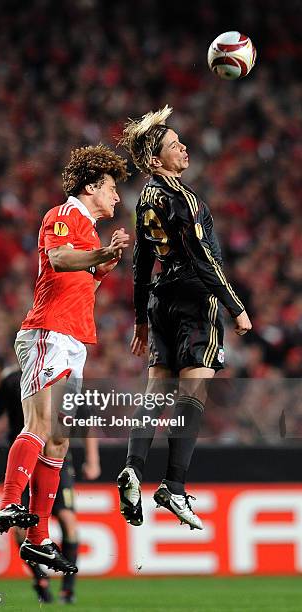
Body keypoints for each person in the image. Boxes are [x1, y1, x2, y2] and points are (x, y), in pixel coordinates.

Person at [0, 144, 129, 574]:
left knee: (60, 440)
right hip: (47, 333)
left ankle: (38, 538)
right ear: (90, 186)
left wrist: (101, 268)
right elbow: (58, 258)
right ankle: (10, 504)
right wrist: (99, 256)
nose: (117, 197)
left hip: (72, 340)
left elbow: (78, 285)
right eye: (110, 188)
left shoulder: (87, 229)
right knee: (40, 424)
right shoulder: (64, 215)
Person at [117, 106, 252, 529]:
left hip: (162, 299)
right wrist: (235, 306)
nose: (184, 147)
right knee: (192, 396)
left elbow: (141, 262)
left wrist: (141, 318)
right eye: (175, 145)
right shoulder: (184, 199)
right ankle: (174, 488)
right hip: (197, 299)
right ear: (157, 160)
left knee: (156, 391)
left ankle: (134, 468)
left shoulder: (144, 201)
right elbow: (202, 257)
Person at [0, 366, 100, 603]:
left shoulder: (67, 380)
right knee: (19, 529)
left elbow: (86, 422)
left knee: (68, 520)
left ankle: (68, 588)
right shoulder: (13, 380)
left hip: (58, 461)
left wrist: (93, 460)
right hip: (24, 459)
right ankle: (40, 577)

········

• _Exercise brief_: All lines above between those holding "left wrist: (101, 268)" and "left ankle: (68, 588)", inclusive, must be set down unchanged, and no other line may be included.

• _Finished exercise_:
left wrist: (101, 268)
right elbow: (58, 258)
right ankle: (10, 504)
right wrist: (99, 256)
nose: (117, 197)
left hip: (72, 340)
left elbow: (78, 285)
right eye: (110, 188)
left shoulder: (87, 229)
right knee: (40, 424)
right shoulder: (64, 215)
Person at [117, 106, 252, 529]:
left hip: (162, 299)
right wrist: (235, 306)
nose: (184, 147)
right knee: (192, 396)
left elbow: (141, 262)
left wrist: (141, 318)
right eye: (175, 145)
right shoulder: (184, 199)
right ankle: (174, 488)
right hip: (197, 299)
right ear: (157, 160)
left knee: (156, 391)
left ankle: (134, 468)
left shoulder: (144, 201)
right elbow: (202, 257)
Person at [0, 366, 100, 603]:
left shoulder: (67, 380)
right knee: (19, 529)
left elbow: (86, 422)
left knee: (68, 520)
left ankle: (68, 588)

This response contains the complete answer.